*** Block opens ***

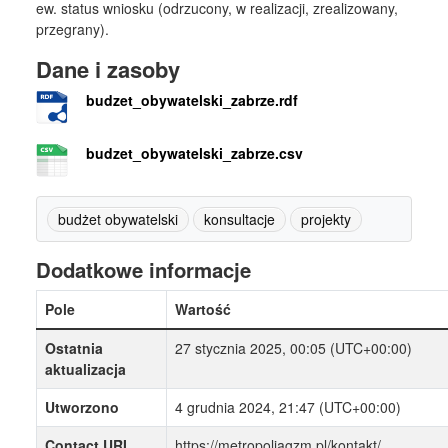
ew. status wniosku (odrzucony, w realizacji, zrealizowany,
przegrany).
Dane i zasoby
budzet_obywatelski_zabrze.rdf
budzet_obywatelski_zabrze.csv
budżet obywatelski
konsultacje
projekty
Dodatkowe informacje
Pole
Wartość
Ostatnia
27 stycznia 2025, 00:05 (UTC+00:00)
aktualizacja
Utworzono
4 grudnia 2024, 21:47 (UTC+00:00)
Contact URI
https://metropoliagzm.pl/kontakt/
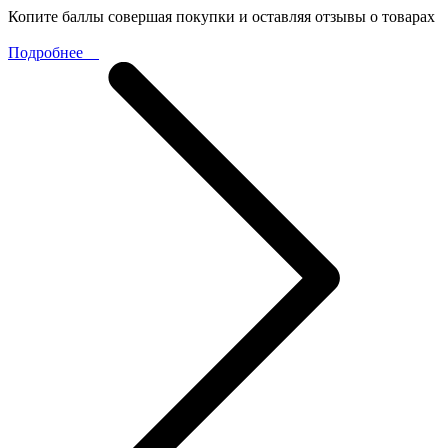
Копите баллы совершая покупки и оставляя отзывы о товарах
Подробнее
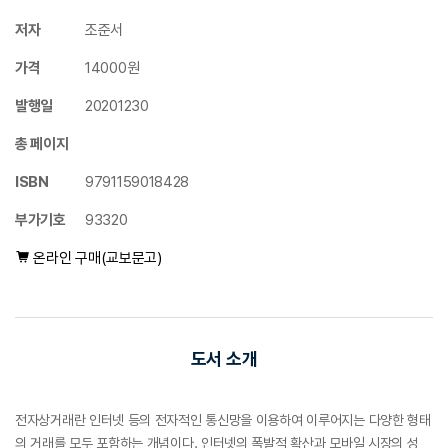
저자
조준서
가격
14000원
발행일
20201230
총 페이지
ISBN
9791159018428
부가기호
93320
온라인 구매(교보문고)
도서 소개
전자상거래란 인터넷 등의 전자적인 통신망을 이용하여 이루어지는 다양한 형태
의 거래를 모두 포함하는 개념이다. 인터넷의 폭발적 확산과 모바일 시장의 성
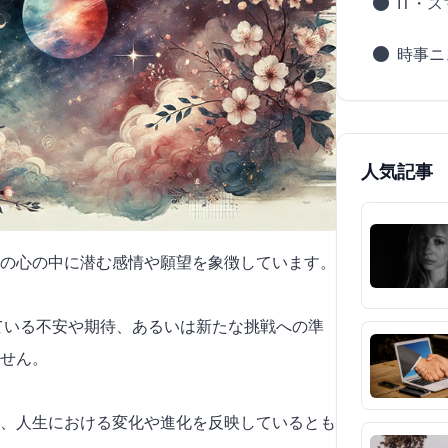
IT・
時事ニ
人気記事
の心の中に潜む感情や願望を象徴しています。
えている不安や期待、あるいは新たな挑戦への準
せん。
、人生における変化や進化を反映しているとも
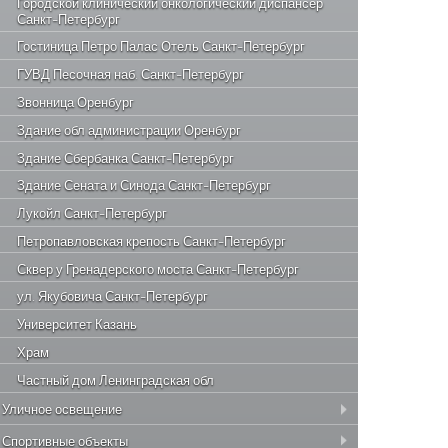
Городской клинический онкологический диспансер
Санкт-Петербург
Гостиница Петро Палас Отель Санкт-Петербург
ГУВД Песочная наб. Санкт-Петербург
Звонница Оренбург
Здание обл администрации Оренбург
Здание Сбербанка Санкт-Петербург
Здание Сената и Синода Санкт-Петербург
Лукойл Санкт-Петербург
Петропавловская крепость Санкт-Петербург
Сквер у Гренадерского моста Санкт-Петербург
ул. Якубовича Санкт-Петербург
Университет Казань
Храм
Частный дом Ленинградская обл
Уличное освещение
Спортивные объекты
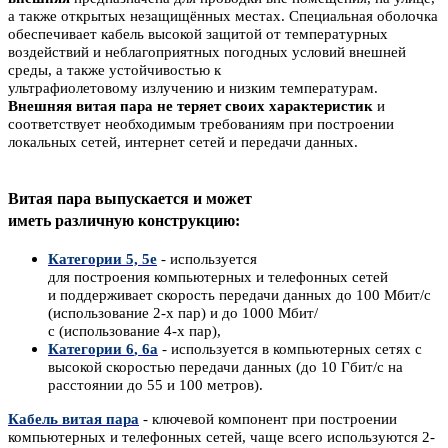
а также открытых незащищённых местах. Специальная оболочка
обеспечивает кабель высокой защитой от температурных
воздействий и неблагоприятных погодных условий внешней
среды, а также устойчивостью к
ультрафиолетовому излучению и низким температурам.
Внешняя витая пара не теряет своих характеристик
и
соответствует необходимым требованиям при построении
локальных сетей, интернет сетей и передачи данных.
Витая пара выпускается и может
иметь различную конструкцию:
Категории 5, 5е
- используется
для построения компьютерных и телефонных сетей
и поддерживает скорость передачи данных до 100 Мбит/с
(использование 2-х пар) и до 1000 Мбит/
с (использование 4-х пар),
Категории 6
, 6a
- используется в компьютерных сетях с
высокой скоростью передачи данных (до 10 Гбит/с на
расстоянии до 55 и 100 метров).
Кабель витая пара
- ключевой компонент при построении
компьютерных и телефонных сетей, чаще всего используются 2-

*** Block closes ***

(ABOUT THIS TASK):
Write down only the number of lines above where the word "построении" occurs.

(RESPONSE TO THE TASK):
2